Market regulator SEBI is likely to give its final view on the Takeover Code for merger and acquisition deals at its board meeting scheduled later this month.

“We are in consultation process. Probably we will get it (Takeover Code) through in the next Board meeting,” SEBI Executive Director Ms Usha Narayanan told reporters on the sidelines of an Assocham event here.

As per the Takeover guidelines proposed by a Sebi Panel headed by Mr C Achuthan in July last year, an entity buying 25 per cent stake in a company will need to make an open offer to the rest of the shareholders.

Under the existing norms, the trigger point for making an open offer to shareholders was acquisition of 15 per cent equity in the target company through market operations or through a negotiated deal.

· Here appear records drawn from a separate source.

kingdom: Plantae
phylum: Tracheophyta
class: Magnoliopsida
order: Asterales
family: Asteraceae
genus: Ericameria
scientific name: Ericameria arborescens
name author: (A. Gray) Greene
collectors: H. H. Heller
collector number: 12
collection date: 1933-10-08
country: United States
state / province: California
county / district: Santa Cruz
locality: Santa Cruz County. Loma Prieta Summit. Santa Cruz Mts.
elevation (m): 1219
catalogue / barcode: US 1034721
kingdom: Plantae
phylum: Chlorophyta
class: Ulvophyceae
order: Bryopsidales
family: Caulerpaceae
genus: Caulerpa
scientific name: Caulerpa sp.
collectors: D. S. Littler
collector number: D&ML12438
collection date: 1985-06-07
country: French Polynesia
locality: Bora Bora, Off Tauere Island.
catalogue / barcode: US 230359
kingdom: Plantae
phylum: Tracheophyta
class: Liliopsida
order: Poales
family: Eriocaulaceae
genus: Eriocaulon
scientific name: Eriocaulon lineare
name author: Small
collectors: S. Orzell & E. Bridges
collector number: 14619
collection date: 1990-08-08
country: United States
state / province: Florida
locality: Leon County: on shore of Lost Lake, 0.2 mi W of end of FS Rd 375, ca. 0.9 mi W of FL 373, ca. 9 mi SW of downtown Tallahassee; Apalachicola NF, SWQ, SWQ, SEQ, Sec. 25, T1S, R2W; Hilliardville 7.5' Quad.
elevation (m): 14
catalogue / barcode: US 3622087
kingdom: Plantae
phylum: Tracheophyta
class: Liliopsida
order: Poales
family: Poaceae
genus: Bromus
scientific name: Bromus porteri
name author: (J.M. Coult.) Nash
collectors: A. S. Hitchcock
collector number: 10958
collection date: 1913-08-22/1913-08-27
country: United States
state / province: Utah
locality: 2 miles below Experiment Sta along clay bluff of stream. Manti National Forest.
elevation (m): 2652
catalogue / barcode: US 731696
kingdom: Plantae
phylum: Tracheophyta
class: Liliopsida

Sebi had sought comments from various stakeholders on the Achuthan report.

“The two issues that got maximum feedback is relating to non-compete fee,” Ms Narayanan said.

In his report, Achuthan had recommended abolishing non-compete fees to be paid by acquirer to the promoter of the target company.

In mergers and acquisition deals, a non-compete fee is paid by the acquirer to the promoters of the target company for not entering the same trade, and such payments could be as high as up to 25 per cent of the deal value.

If the report of the SEBI takeover panel is accepted by SEBI, the open offer would be available to all shareholders.

The proposed new norm of making an open offer for 100 per cent stake would give all shareholders an opportunity to exit the company and get fair price for their equity stake.

At present, the open offer is for 20 per cent of the share capital.

The Achuthan panel was set up in September 2009 with the aim to provide guidelines that will shape acquisitions in India for the next 5-10 years.